▸ ACTIVITY: Only the text of the records belongs in the answer, copied exactly, with every picture omitted.

Revision tracking records
= = = = =

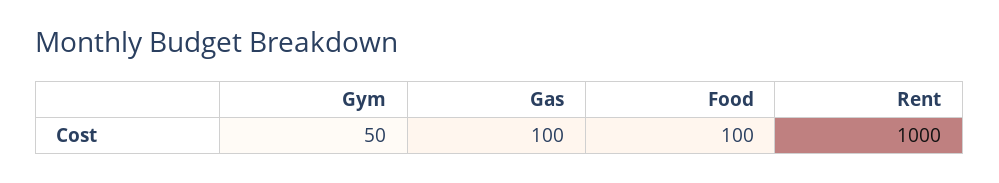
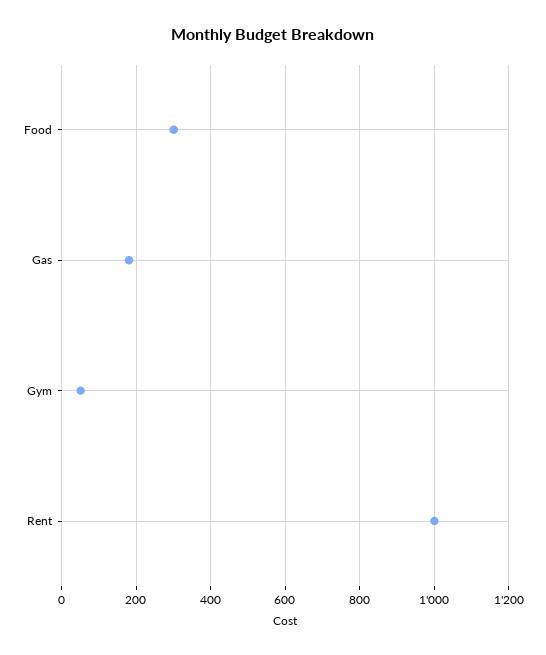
  {
    "Gym": 50,
-   "Gas": 100,
+   "Gas": 180,
-   "Food": 100,
+   "Food": 300,
    "Rent": 1000
  }

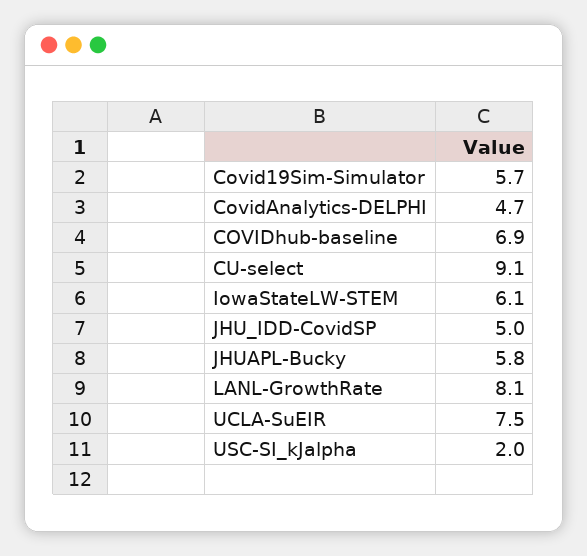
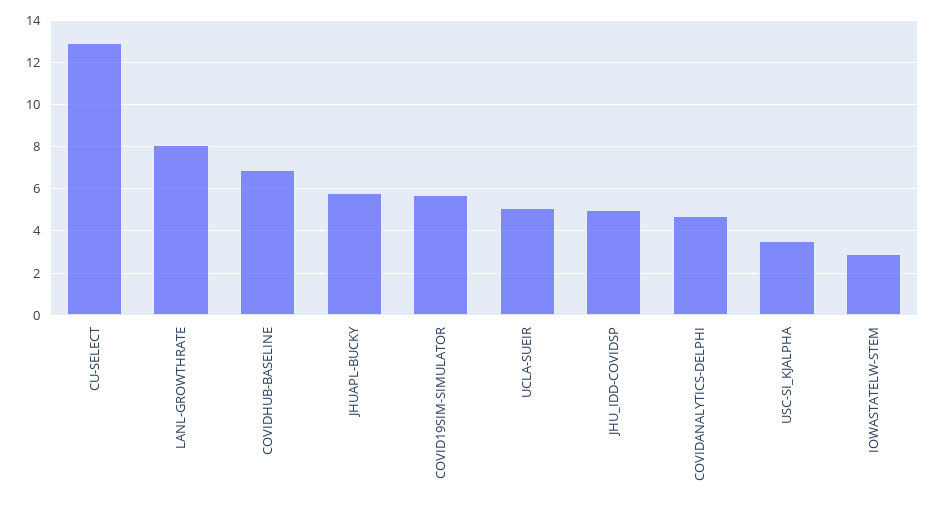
  {
    "Covid19Sim-Simulator": 5.7,
    "CovidAnalytics-DELPHI": 4.7,
    "COVIDhub-baseline": 6.9,
-   "CU-select": 9.1,
+   "CU-select": 13,
-   "IowaStateLW-STEM": 6.1,
+   "IowaStateLW-STEM": 3,
    "JHU_IDD-CovidSP": 5,
    "JHUAPL-Bucky": 5.8,
    "LANL-GrowthRate": 8.1,
-   "UCLA-SuEIR": 7.5,
+   "UCLA-SuEIR": 5,
-   "USC-SI_kJalpha": 2
+   "USC-SI_kJalpha": 3.5
  }

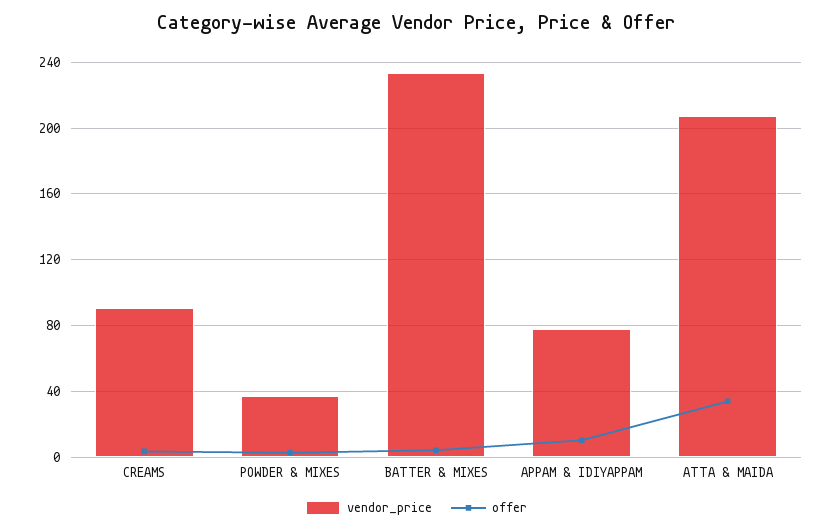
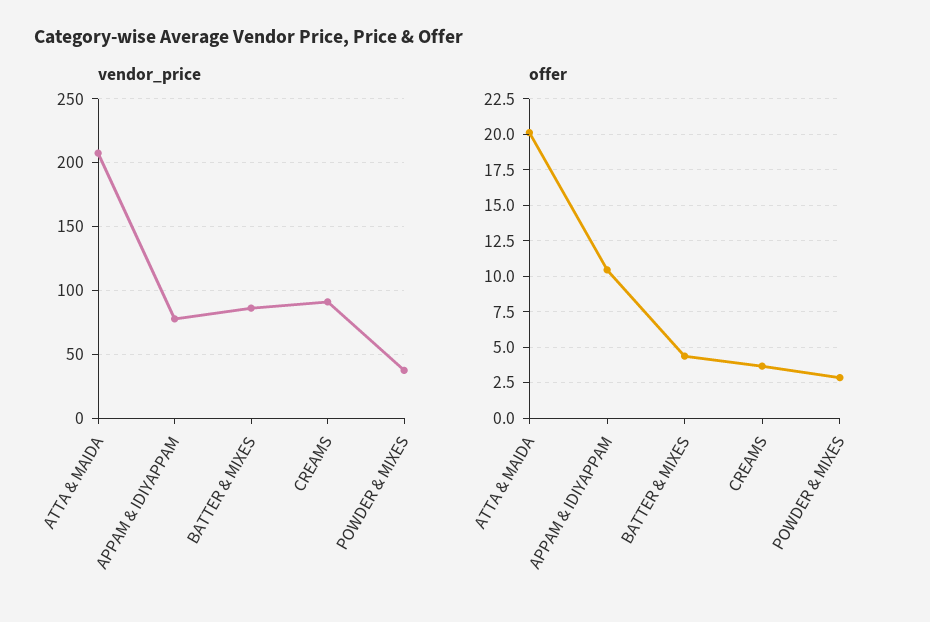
  {
    "vendor_price": {
      "CREAMS": 90,
      "POWDER & MIXES": 35,
-     "BATTER & MIXES": 235,
+     "BATTER & MIXES": 85,
      "APPAM & IDIYAPPAM": 80,
      "ATTA & MAIDA": 210
    },
    "offer": {
      "CREAMS": 3.5,
      "POWDER & MIXES": 3,
      "BATTER & MIXES": 4.5,
      "APPAM & IDIYAPPAM": 10.5,
-     "ATTA & MAIDA": 35
+     "ATTA & MAIDA": 20
    }
  }

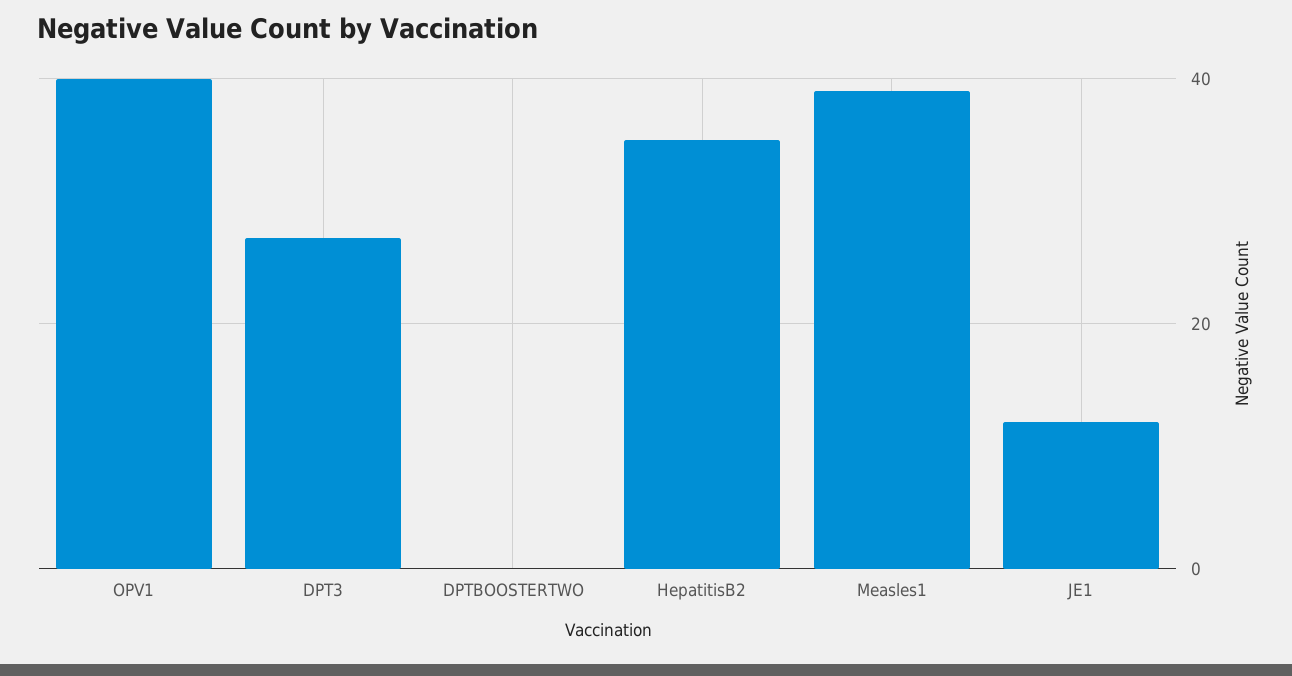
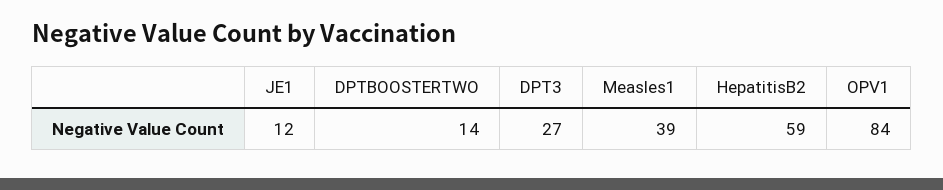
  {
-   "OPV1": 40,
+   "OPV1": 84,
    "DPT3": 27,
-   "DPTBOOSTERTWO": 0,
+   "DPTBOOSTERTWO": 14,
-   "HepatitisB2": 35,
+   "HepatitisB2": 59,
    "Measles1": 39,
    "JE1": 12
  }

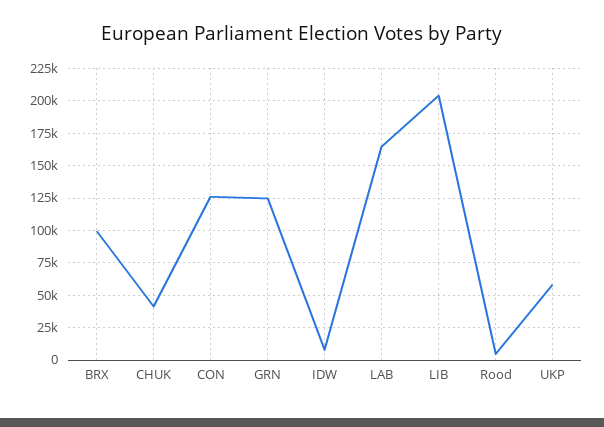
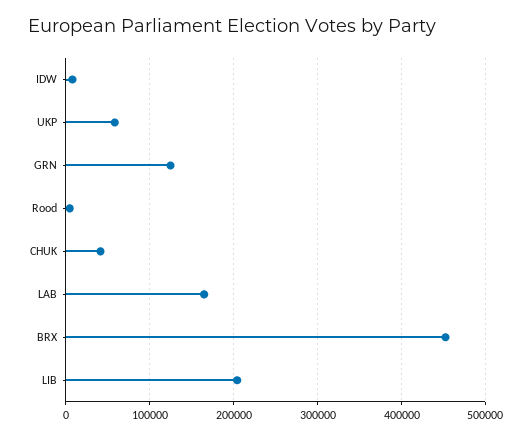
  {
-   "BRX": 100000,
+   "BRX": 450000,
    "CHUK": 40000,
-   "CON": 125000,
    "GRN": 125000,
    "IDW": 10000,
    "LAB": 165000,
    "LIB": 205000,
    "Rood": 5000,
    "UKP": 60000
  }

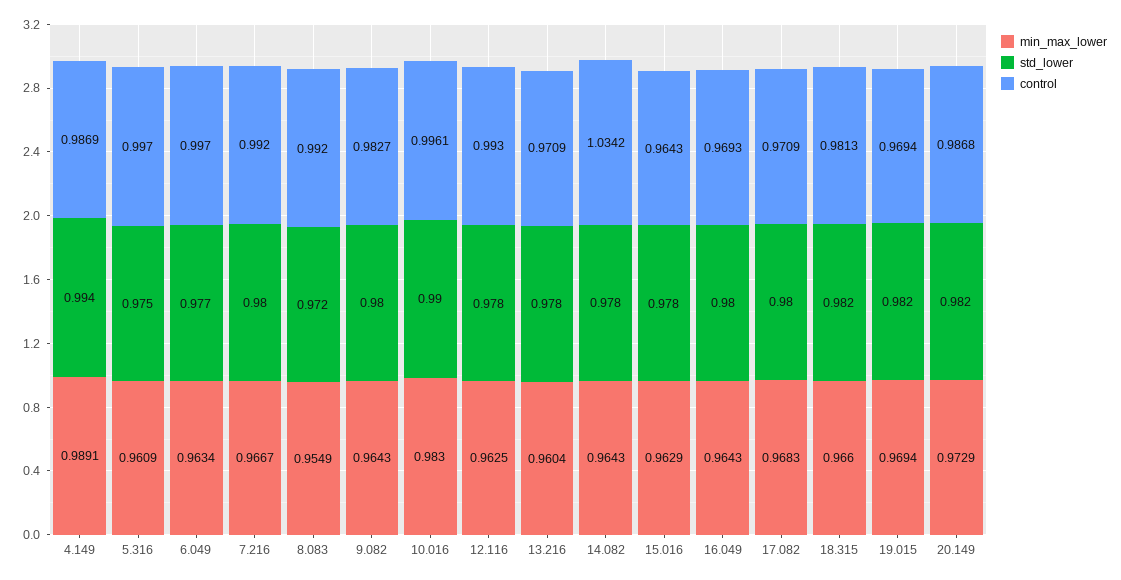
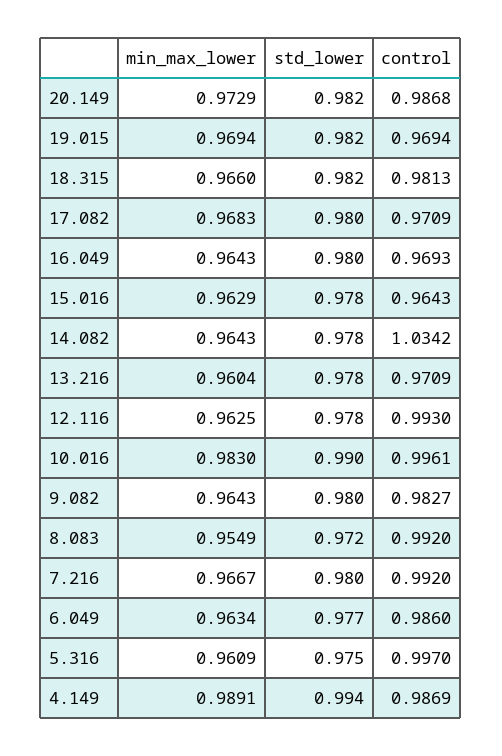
  {
    "min_max_lower": {
      "4.149": 0.9891,
      "5.316": 0.9609,
      "6.049": 0.9634,
      "7.216": 0.9667,
      "8.083": 0.9549,
      "9.082": 0.9643,
      "10.016": 0.983,
      "12.116": 0.9625,
      "13.216": 0.9604,
      "14.082": 0.9643,
      "15.016": 0.9629,
      "16.049": 0.9643,
      "17.082": 0.9683,
      "18.315": 0.966,
      "19.015": 0.9694,
      "20.149": 0.9729
    },
    "std_lower": {
      "4.149": 0.994,
      "5.316": 0.975,
      "6.049": 0.977,
      "7.216": 0.98,
      "8.083": 0.972,
      "9.082": 0.98,
      "10.016": 0.99,
      "12.116": 0.978,
      "13.216": 0.978,
      "14.082": 0.978,
      "15.016": 0.978,
      "16.049": 0.98,
      "17.082": 0.98,
      "18.315": 0.982,
      "19.015": 0.982,
      "20.149": 0.982
    },
    "control": {
      "4.149": 0.9869,
      "5.316": 0.997,
-     "6.049": 0.997,
+     "6.049": 0.986,
      "7.216": 0.992,
      "8.083": 0.992,
      "9.082": 0.9827,
      "10.016": 0.9961,
      "12.116": 0.993,
      "13.216": 0.9709,
      "14.082": 1.0342,
      "15.016": 0.9643,
      "16.049": 0.9693,
      "17.082": 0.9709,
      "18.315": 0.9813,
      "19.015": 0.9694,
      "20.149": 0.9868
    }
  }

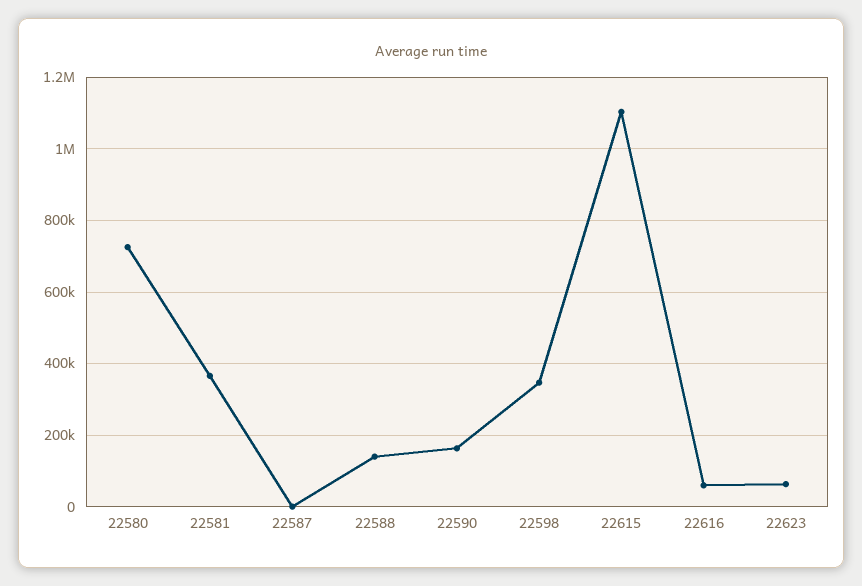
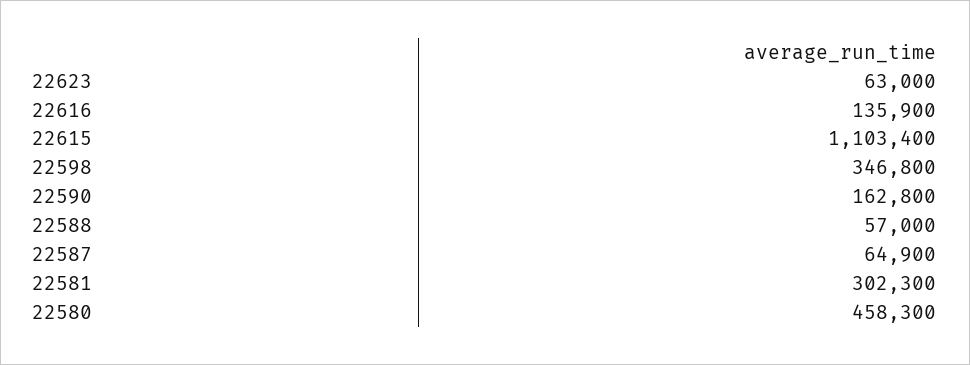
  {
-   "22580": 720000,
+   "22580": 458300,
-   "22581": 360000,
+   "22581": 302300,
-   "22587": 0,
+   "22587": 64900,
-   "22588": 140000,
+   "22588": 57000,
    "22590": 162800,
    "22598": 346800,
    "22615": 1103400,
-   "22616": 60000,
+   "22616": 135900,
    "22623": 63000
  }

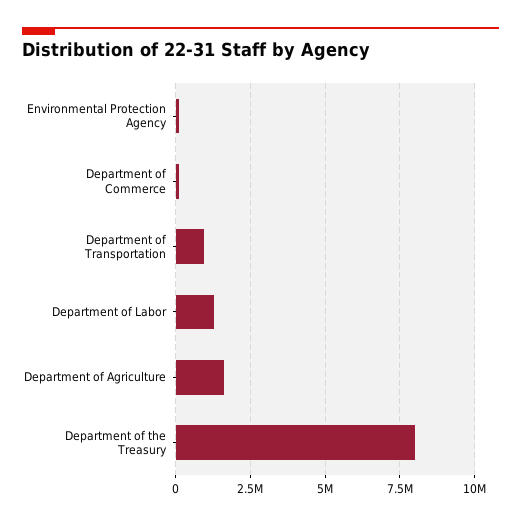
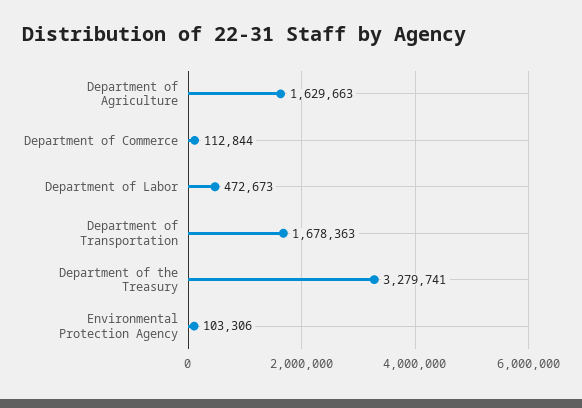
  {
    "Environmental Protection Agency": 103306,
    "Department of Commerce": 112844,
-   "Department of Transportation": 1000000,
+   "Department of Transportation": 1678363,
-   "Department of Labor": 1250000,
+   "Department of Labor": 472673,
    "Department of Agriculture": 1629663,
-   "Department of the Treasury": 8000000
+   "Department of the Treasury": 3279741
  }

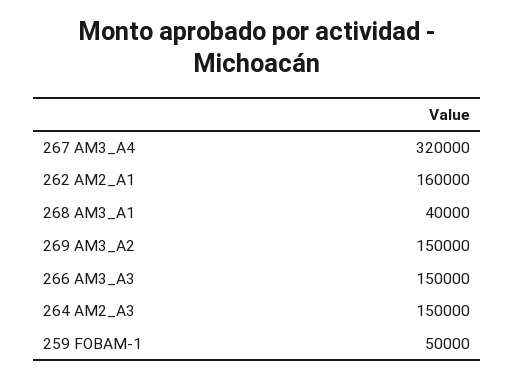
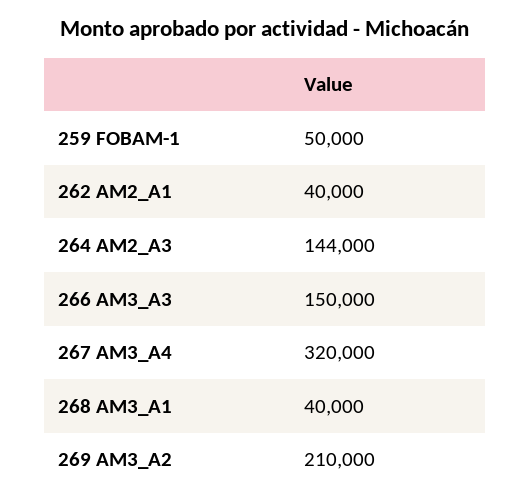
  {
    "267 AM3_A4": 320000,
-   "262 AM2_A1": 160000,
+   "262 AM2_A1": 40000,
    "268 AM3_A1": 40000,
-   "269 AM3_A2": 150000,
+   "269 AM3_A2": 210000,
    "266 AM3_A3": 150000,
-   "264 AM2_A3": 150000,
+   "264 AM2_A3": 144000,
    "259 FOBAM-1": 50000
  }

= = = = =

▸ ANSWER BELOW:
  {
    "Gym": 50,
-   "Gas": 100,
+   "Gas": 180,
-   "Food": 100,
+   "Food": 300,
    "Rent": 1000
  }

  {
    "Covid19Sim-Simulator": 5.7,
    "CovidAnalytics-DELPHI": 4.7,
    "COVIDhub-baseline": 6.9,
-   "CU-select": 9.1,
+   "CU-select": 13,
-   "IowaStateLW-STEM": 6.1,
+   "IowaStateLW-STEM": 3,
    "JHU_IDD-CovidSP": 5,
    "JHUAPL-Bucky": 5.8,
    "LANL-GrowthRate": 8.1,
-   "UCLA-SuEIR": 7.5,
+   "UCLA-SuEIR": 5,
-   "USC-SI_kJalpha": 2
+   "USC-SI_kJalpha": 3.5
  }

  {
    "vendor_price": {
      "CREAMS": 90,
      "POWDER & MIXES": 35,
-     "BATTER & MIXES": 235,
+     "BATTER & MIXES": 85,
      "APPAM & IDIYAPPAM": 80,
      "ATTA & MAIDA": 210
    },
    "offer": {
      "CREAMS": 3.5,
      "POWDER & MIXES": 3,
      "BATTER & MIXES": 4.5,
      "APPAM & IDIYAPPAM": 10.5,
-     "ATTA & MAIDA": 35
+     "ATTA & MAIDA": 20
    }
  }

  {
-   "OPV1": 40,
+   "OPV1": 84,
    "DPT3": 27,
-   "DPTBOOSTERTWO": 0,
+   "DPTBOOSTERTWO": 14,
-   "HepatitisB2": 35,
+   "HepatitisB2": 59,
    "Measles1": 39,
    "JE1": 12
  }

  {
-   "BRX": 100000,
+   "BRX": 450000,
    "CHUK": 40000,
-   "CON": 125000,
    "GRN": 125000,
    "IDW": 10000,
    "LAB": 165000,
    "LIB": 205000,
    "Rood": 5000,
    "UKP": 60000
  }

  {
    "min_max_lower": {
      "4.149": 0.9891,
      "5.316": 0.9609,
      "6.049": 0.9634,
      "7.216": 0.9667,
      "8.083": 0.9549,
      "9.082": 0.9643,
      "10.016": 0.983,
      "12.116": 0.9625,
      "13.216": 0.9604,
      "14.082": 0.9643,
      "15.016": 0.9629,
      "16.049": 0.9643,
      "17.082": 0.9683,
      "18.315": 0.966,
      "19.015": 0.9694,
      "20.149": 0.9729
    },
    "std_lower": {
      "4.149": 0.994,
      "5.316": 0.975,
      "6.049": 0.977,
      "7.216": 0.98,
      "8.083": 0.972,
      "9.082": 0.98,
      "10.016": 0.99,
      "12.116": 0.978,
      "13.216": 0.978,
      "14.082": 0.978,
      "15.016": 0.978,
      "16.049": 0.98,
      "17.082": 0.98,
      "18.315": 0.982,
      "19.015": 0.982,
      "20.149": 0.982
    },
    "control": {
      "4.149": 0.9869,
      "5.316": 0.997,
-     "6.049": 0.997,
+     "6.049": 0.986,
      "7.216": 0.992,
      "8.083": 0.992,
      "9.082": 0.9827,
      "10.016": 0.9961,
      "12.116": 0.993,
      "13.216": 0.9709,
      "14.082": 1.0342,
      "15.016": 0.9643,
      "16.049": 0.9693,
      "17.082": 0.9709,
      "18.315": 0.9813,
      "19.015": 0.9694,
      "20.149": 0.9868
    }
  }

  {
-   "22580": 720000,
+   "22580": 458300,
-   "22581": 360000,
+   "22581": 302300,
-   "22587": 0,
+   "22587": 64900,
-   "22588": 140000,
+   "22588": 57000,
    "22590": 162800,
    "22598": 346800,
    "22615": 1103400,
-   "22616": 60000,
+   "22616": 135900,
    "22623": 63000
  }

  {
    "Environmental Protection Agency": 103306,
    "Department of Commerce": 112844,
-   "Department of Transportation": 1000000,
+   "Department of Transportation": 1678363,
-   "Department of Labor": 1250000,
+   "Department of Labor": 472673,
    "Department of Agriculture": 1629663,
-   "Department of the Treasury": 8000000
+   "Department of the Treasury": 3279741
  }

  {
    "267 AM3_A4": 320000,
-   "262 AM2_A1": 160000,
+   "262 AM2_A1": 40000,
    "268 AM3_A1": 40000,
-   "269 AM3_A2": 150000,
+   "269 AM3_A2": 210000,
    "266 AM3_A3": 150000,
-   "264 AM2_A3": 150000,
+   "264 AM2_A3": 144000,
    "259 FOBAM-1": 50000
  }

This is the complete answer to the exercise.